Work request: Extract each line of the records below that includes the string "Белки".

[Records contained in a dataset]
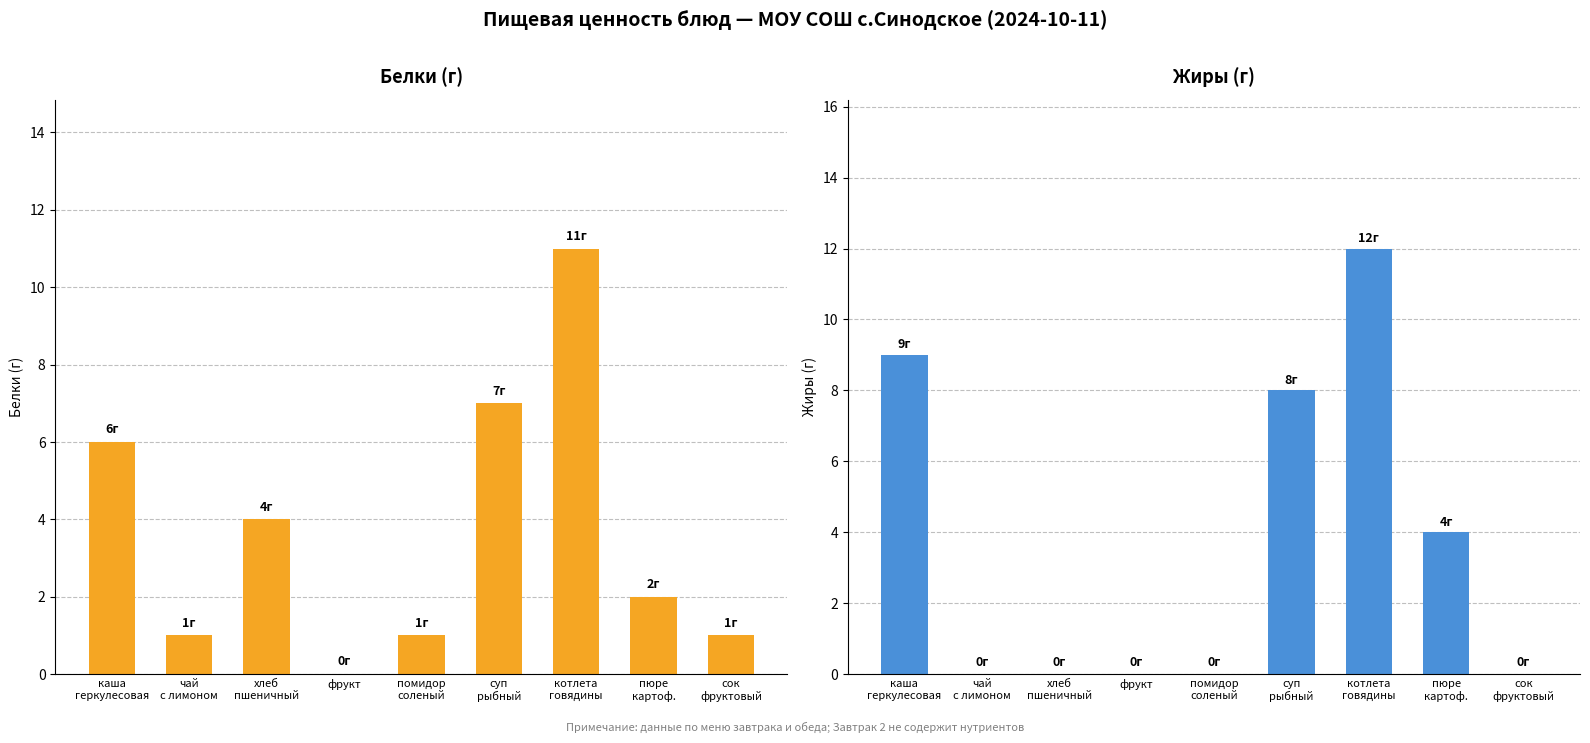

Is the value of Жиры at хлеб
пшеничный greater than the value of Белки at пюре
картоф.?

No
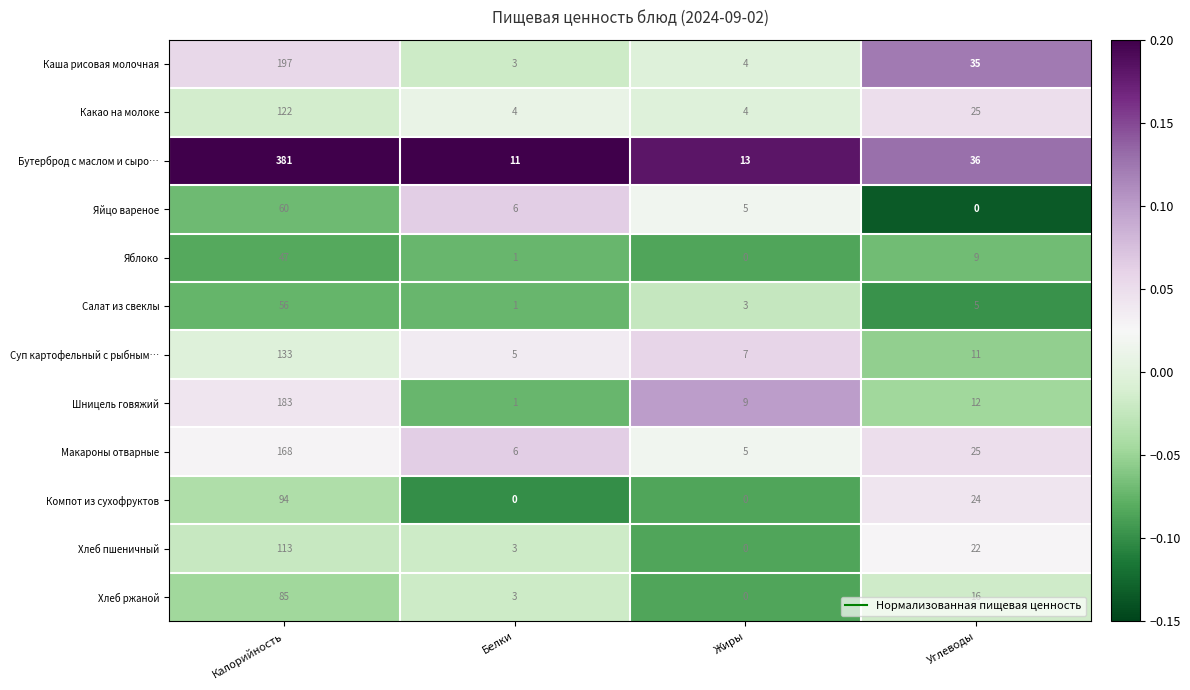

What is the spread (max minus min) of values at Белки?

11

Result:
пшеничный greater than the value of Белки at пюре
What is the spread (max minus min) of values at Белки?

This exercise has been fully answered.